Spence had an effort turned around the post by Hallett, but City were unable to convert some fine approach play into further goals – truth be told, there was some self indulgence on the part of some as they ignored better placed colleagues to go for glory themselves, but that’s what you do when your seventeen and your 5-0 up, in fact, thinking about it, I was self indulgent when it was 0-0 when I was their age!
I’ll finish by mentioning something I heard from someone, presumably watching his boy play for Colchester, who was stood quite close to me when City were 1-0 up. From what he had said up until then, it was obvious this man knew what he was on about and that he was a regular watcher of football at this level.Indeed, by the time I moved to somewhere else at half time, I was fairly sure he must have played the game professionally at one time as well. Anyway, as City put together another smooth attack, he said “I do like watching Cardiff, they play the best football of any side in the league” – I came so close to blurting out “yeah, but you should see our first team”, but managed to bite my tongue!

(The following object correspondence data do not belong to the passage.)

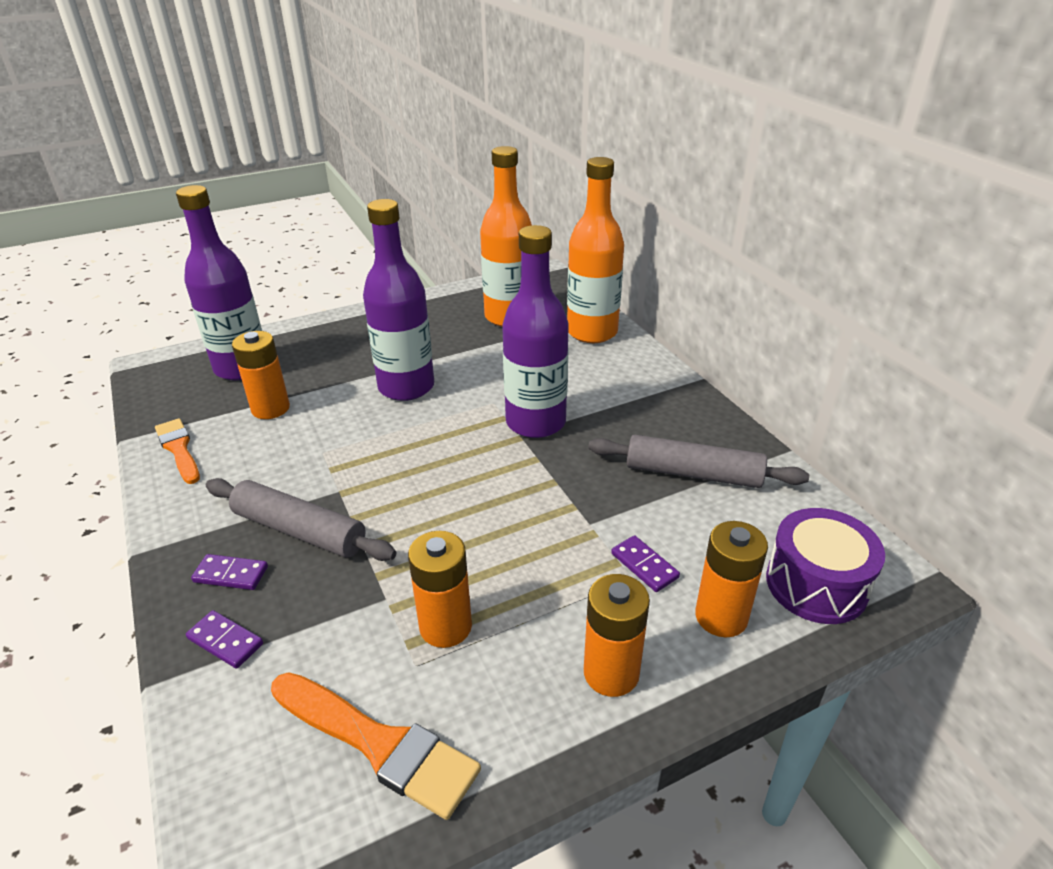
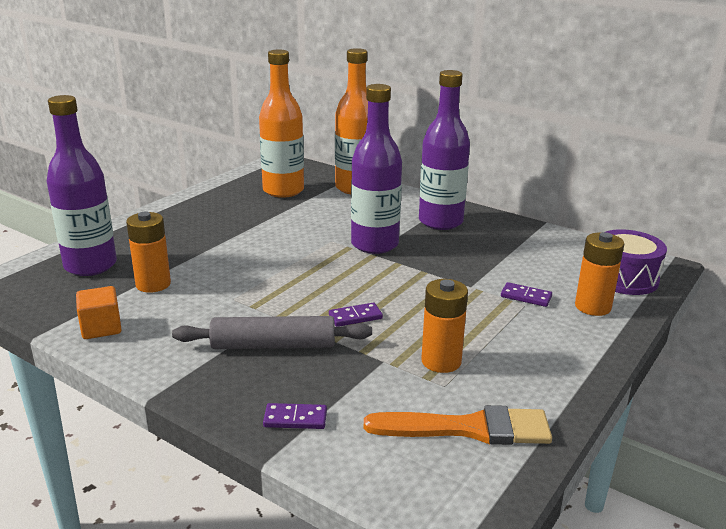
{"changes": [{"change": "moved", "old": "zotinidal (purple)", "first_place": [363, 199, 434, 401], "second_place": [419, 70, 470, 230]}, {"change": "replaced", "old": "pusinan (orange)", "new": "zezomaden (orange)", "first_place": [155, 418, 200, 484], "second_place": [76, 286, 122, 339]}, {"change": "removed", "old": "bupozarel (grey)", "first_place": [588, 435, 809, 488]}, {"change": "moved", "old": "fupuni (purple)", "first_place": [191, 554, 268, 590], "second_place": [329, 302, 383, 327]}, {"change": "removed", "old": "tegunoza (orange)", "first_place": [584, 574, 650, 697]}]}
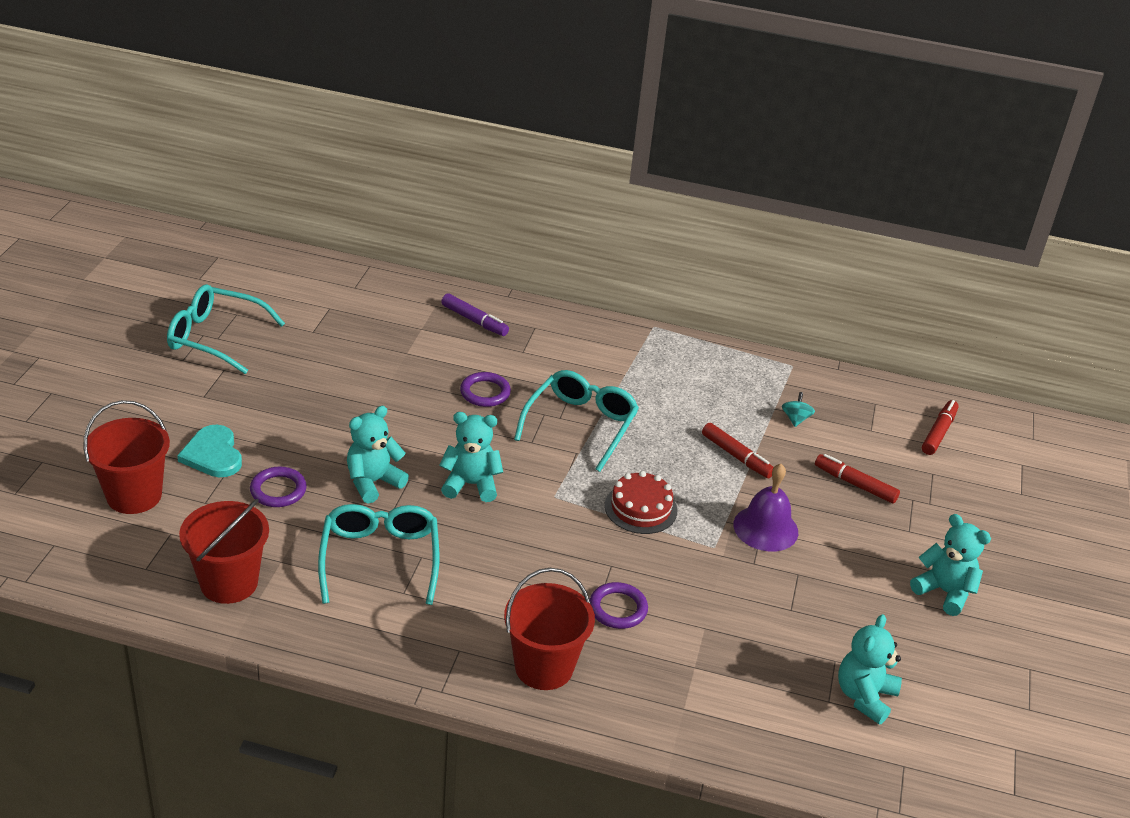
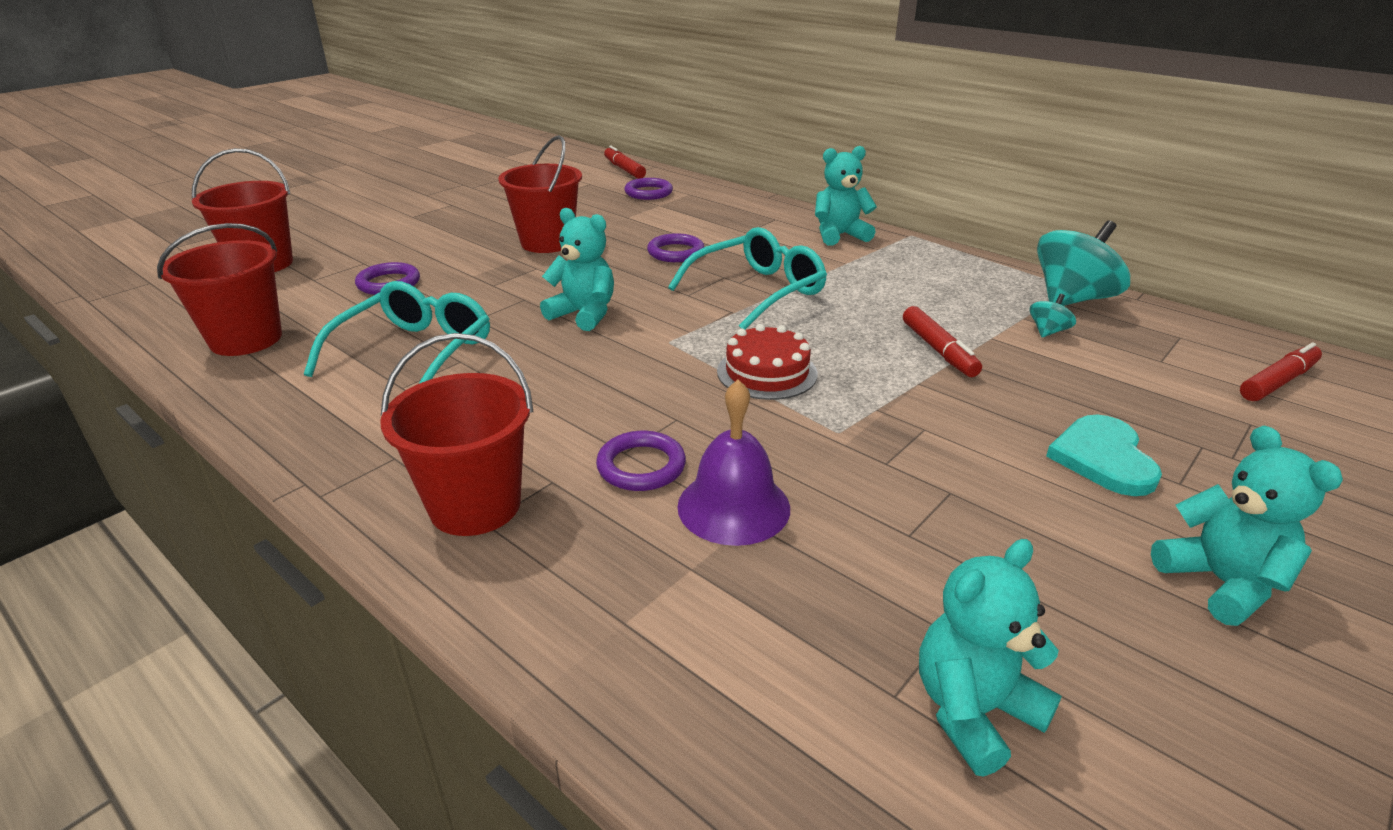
{"changes": [{"change": "removed", "old": "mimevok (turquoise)", "first_place": [167, 284, 285, 374]}, {"change": "removed", "old": "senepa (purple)", "first_place": [441, 293, 509, 336]}, {"change": "moved", "old": "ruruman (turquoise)", "first_place": [347, 406, 409, 504], "second_place": [815, 146, 877, 246]}, {"change": "moved", "old": "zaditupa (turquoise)", "first_place": [177, 425, 242, 477], "second_place": [1046, 415, 1162, 496]}, {"change": "moved", "old": "senepa (red)", "first_place": [815, 454, 900, 504], "second_place": [604, 146, 646, 179]}, {"change": "moved", "old": "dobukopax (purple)", "first_place": [733, 464, 798, 552], "second_place": [677, 379, 790, 546]}, {"change": "added", "new": "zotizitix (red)", "second_place": [498, 135, 582, 253]}, {"change": "added", "new": "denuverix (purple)", "second_place": [624, 178, 673, 200]}, {"change": "added", "new": "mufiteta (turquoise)", "second_place": [1037, 221, 1130, 306]}]}
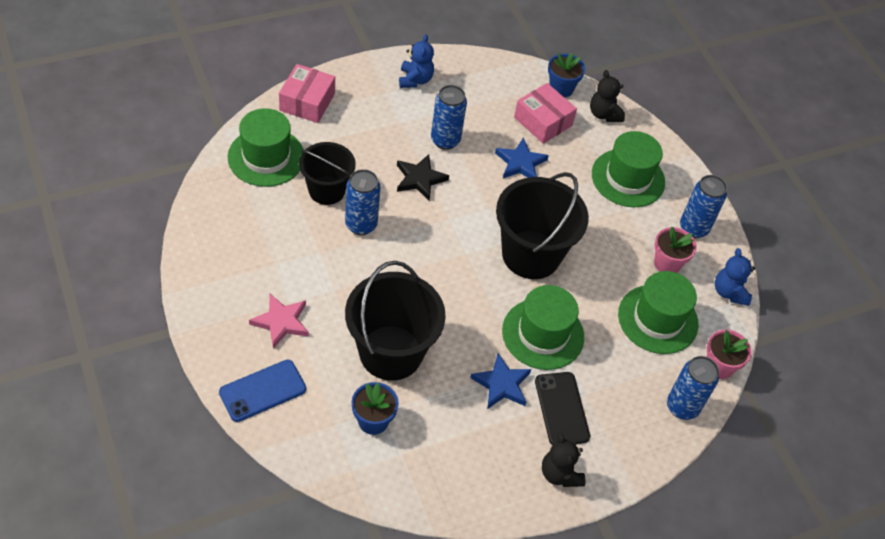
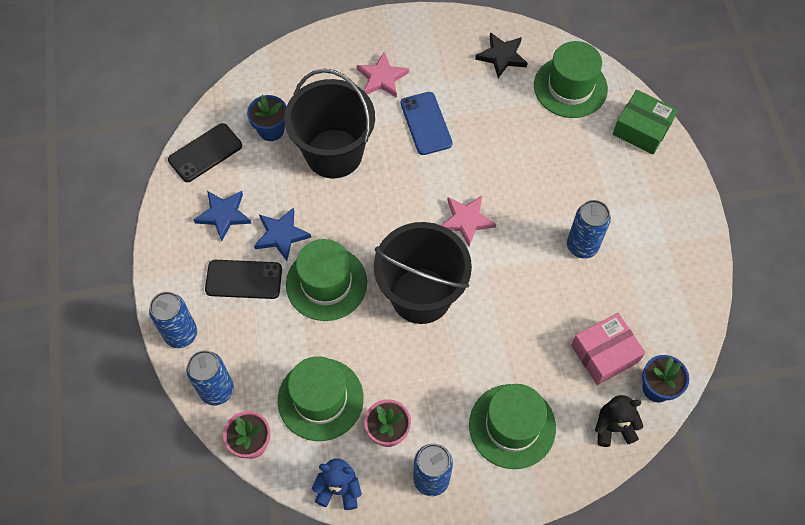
{"changes": [{"change": "removed", "old": "ruruman (blue)", "first_place": [399, 34, 434, 88]}, {"change": "recoloured", "old": "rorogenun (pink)", "new": "rorogenun (green)", "first_place": [279, 64, 335, 123], "second_place": [613, 90, 678, 155]}, {"change": "moved", "old": "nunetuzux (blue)", "first_place": [495, 138, 549, 178], "second_place": [194, 191, 251, 242]}, {"change": "removed", "old": "zotizitix (black)", "first_place": [299, 142, 356, 205]}, {"change": "moved", "old": "nunetuzux (black)", "first_place": [397, 154, 449, 201], "second_place": [475, 32, 528, 78]}, {"change": "moved", "old": "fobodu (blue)", "first_place": [345, 169, 380, 235], "second_place": [149, 292, 197, 348]}, {"change": "moved", "old": "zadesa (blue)", "first_place": [219, 360, 306, 422], "second_place": [401, 92, 453, 155]}, {"change": "removed", "old": "ruruman (black)", "first_place": [542, 433, 585, 487]}, {"change": "added", "new": "zadesa (black)", "second_place": [168, 123, 242, 182]}, {"change": "added", "new": "nunetuzux (pink)", "second_place": [441, 196, 496, 247]}]}
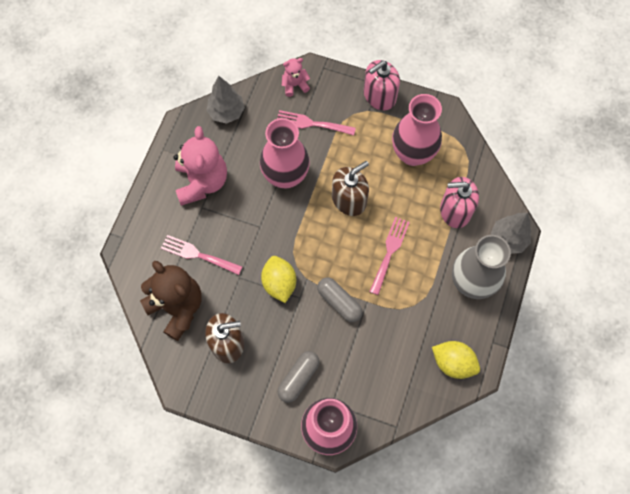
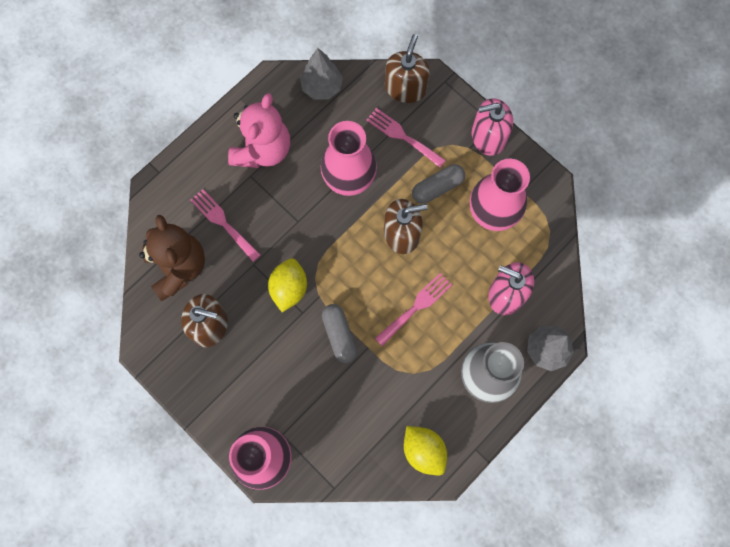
{"changes": [{"change": "replaced", "old": "ruruman (pink)", "new": "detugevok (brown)", "first_place": [282, 58, 310, 97], "second_place": [385, 34, 430, 103]}, {"change": "moved", "old": "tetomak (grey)", "first_place": [278, 351, 320, 403], "second_place": [412, 164, 465, 204]}]}
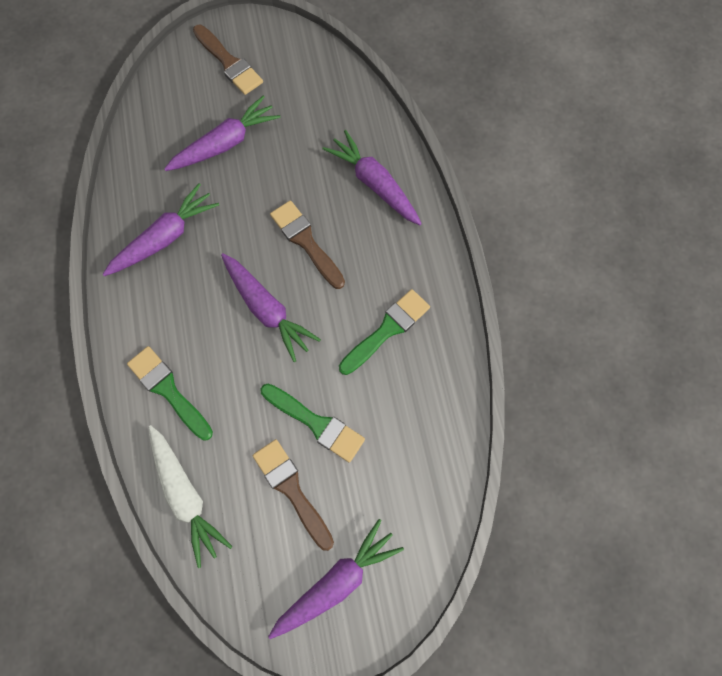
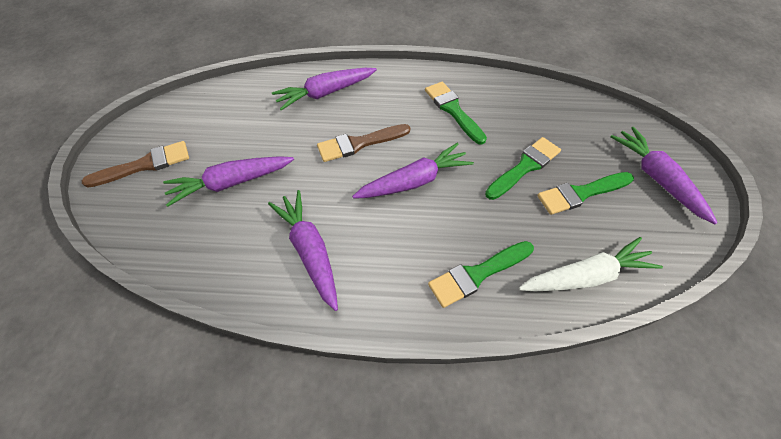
{"changes": [{"change": "turned", "old": "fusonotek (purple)", "first_place": [164, 96, 280, 171], "second_place": [163, 156, 294, 207], "degrees": -90}, {"change": "recoloured", "old": "pusinan (brown)", "new": "pusinan (green)", "first_place": [253, 439, 334, 551], "second_place": [537, 172, 634, 215]}]}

When you think about it though, if somebody who is watching another team can say that, it only increases the feeling of frustration that we have stopped producing our own first team players. There was some outstanding football played by our kids today and at a time when I’m sure the first team will be receiving criticism in the coming weeks for playing “hoofball”, they provided a couple of examples of glorious long passes, not whacks downfield, that produced goals -I’ve had high hopes for this group since I first saw them a couple of years ago when they were playing for the Under 16s and, although it’s too early to get too upbeat about their prospects for this season, they were very impressive yesterday.